## [PROBLEM STATEMENT]
When you repeat the listing, keep every character as it is.

## [EXTRACTED MATERIAL]

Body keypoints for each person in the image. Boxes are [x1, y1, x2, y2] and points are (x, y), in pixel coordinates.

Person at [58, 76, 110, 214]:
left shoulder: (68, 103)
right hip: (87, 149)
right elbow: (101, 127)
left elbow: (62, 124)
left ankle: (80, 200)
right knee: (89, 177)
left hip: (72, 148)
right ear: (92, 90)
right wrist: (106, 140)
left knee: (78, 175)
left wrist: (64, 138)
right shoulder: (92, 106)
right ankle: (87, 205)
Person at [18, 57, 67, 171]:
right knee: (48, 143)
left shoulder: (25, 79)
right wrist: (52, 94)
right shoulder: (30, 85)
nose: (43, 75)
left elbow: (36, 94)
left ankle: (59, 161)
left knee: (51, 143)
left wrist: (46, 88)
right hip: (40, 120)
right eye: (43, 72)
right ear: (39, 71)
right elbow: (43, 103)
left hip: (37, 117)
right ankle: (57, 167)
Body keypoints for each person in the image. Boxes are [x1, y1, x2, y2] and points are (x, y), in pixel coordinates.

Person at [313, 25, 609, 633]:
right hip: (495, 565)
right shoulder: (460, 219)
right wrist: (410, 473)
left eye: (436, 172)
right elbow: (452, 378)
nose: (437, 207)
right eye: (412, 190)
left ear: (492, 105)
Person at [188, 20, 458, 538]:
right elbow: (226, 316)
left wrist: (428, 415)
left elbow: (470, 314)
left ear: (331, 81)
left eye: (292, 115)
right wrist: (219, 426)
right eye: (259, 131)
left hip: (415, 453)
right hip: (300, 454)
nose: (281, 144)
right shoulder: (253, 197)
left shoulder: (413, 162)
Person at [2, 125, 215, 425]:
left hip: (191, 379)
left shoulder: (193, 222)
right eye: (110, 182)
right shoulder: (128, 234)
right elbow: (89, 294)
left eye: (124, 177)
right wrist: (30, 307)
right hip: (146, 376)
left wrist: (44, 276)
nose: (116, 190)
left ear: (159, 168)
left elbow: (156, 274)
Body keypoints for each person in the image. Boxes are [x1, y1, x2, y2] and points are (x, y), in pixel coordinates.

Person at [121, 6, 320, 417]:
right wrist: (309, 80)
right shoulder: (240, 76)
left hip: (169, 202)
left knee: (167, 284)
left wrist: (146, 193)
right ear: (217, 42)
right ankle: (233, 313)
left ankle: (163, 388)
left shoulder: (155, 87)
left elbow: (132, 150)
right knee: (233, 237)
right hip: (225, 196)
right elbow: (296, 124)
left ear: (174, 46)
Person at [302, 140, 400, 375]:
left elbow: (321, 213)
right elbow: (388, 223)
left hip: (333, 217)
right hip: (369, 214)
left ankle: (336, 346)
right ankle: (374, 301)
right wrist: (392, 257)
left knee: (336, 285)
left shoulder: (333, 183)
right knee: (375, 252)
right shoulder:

## [THE ANSWER]
Body keypoints for each person in the image. Boxes are [x1, y1, x2, y2] and points are (x, y), in pixel coordinates.

Person at [58, 76, 110, 214]:
left shoulder: (68, 103)
right hip: (87, 149)
right elbow: (101, 127)
left elbow: (62, 124)
left ankle: (80, 200)
right knee: (89, 177)
left hip: (72, 148)
right ear: (92, 90)
right wrist: (106, 140)
left knee: (78, 175)
left wrist: (64, 138)
right shoulder: (92, 106)
right ankle: (87, 205)
Person at [18, 57, 67, 171]:
right knee: (48, 143)
left shoulder: (25, 79)
right wrist: (52, 94)
right shoulder: (30, 85)
nose: (43, 75)
left elbow: (36, 94)
left ankle: (59, 161)
left knee: (51, 143)
left wrist: (46, 88)
right hip: (40, 120)
right eye: (43, 72)
right ear: (39, 71)
right elbow: (43, 103)
left hip: (37, 117)
right ankle: (57, 167)
Body keypoints for each person in the image. Boxes are [x1, y1, x2, y2] and points are (x, y), in pixel coordinates.

Person at [313, 25, 609, 633]:
right hip: (495, 565)
right shoulder: (460, 219)
right wrist: (410, 473)
left eye: (436, 172)
right elbow: (452, 378)
nose: (437, 207)
right eye: (412, 190)
left ear: (492, 105)
Person at [188, 20, 458, 538]:
right elbow: (226, 316)
left wrist: (428, 415)
left elbow: (470, 314)
left ear: (331, 81)
left eye: (292, 115)
right wrist: (219, 426)
right eye: (259, 131)
left hip: (415, 453)
right hip: (300, 454)
nose: (281, 144)
right shoulder: (253, 197)
left shoulder: (413, 162)
Person at [2, 125, 215, 425]:
left hip: (191, 379)
left shoulder: (193, 222)
right eye: (110, 182)
right shoulder: (128, 234)
right elbow: (89, 294)
left eye: (124, 177)
right wrist: (30, 307)
right hip: (146, 376)
left wrist: (44, 276)
nose: (116, 190)
left ear: (159, 168)
left elbow: (156, 274)
Body keypoints for each person in the image. Boxes are [x1, y1, x2, y2] and points are (x, y), in pixel coordinates.

Person at [121, 6, 320, 417]:
right wrist: (309, 80)
right shoulder: (240, 76)
left hip: (169, 202)
left knee: (167, 284)
left wrist: (146, 193)
right ear: (217, 42)
right ankle: (233, 313)
left ankle: (163, 388)
left shoulder: (155, 87)
left elbow: (132, 150)
right knee: (233, 237)
right hip: (225, 196)
right elbow: (296, 124)
left ear: (174, 46)
Person at [302, 140, 400, 375]:
left elbow: (321, 213)
right elbow: (388, 223)
left hip: (333, 217)
right hip: (369, 214)
left ankle: (336, 346)
right ankle: (374, 301)
right wrist: (392, 257)
left knee: (336, 285)
left shoulder: (333, 183)
right knee: (375, 252)
right shoulder:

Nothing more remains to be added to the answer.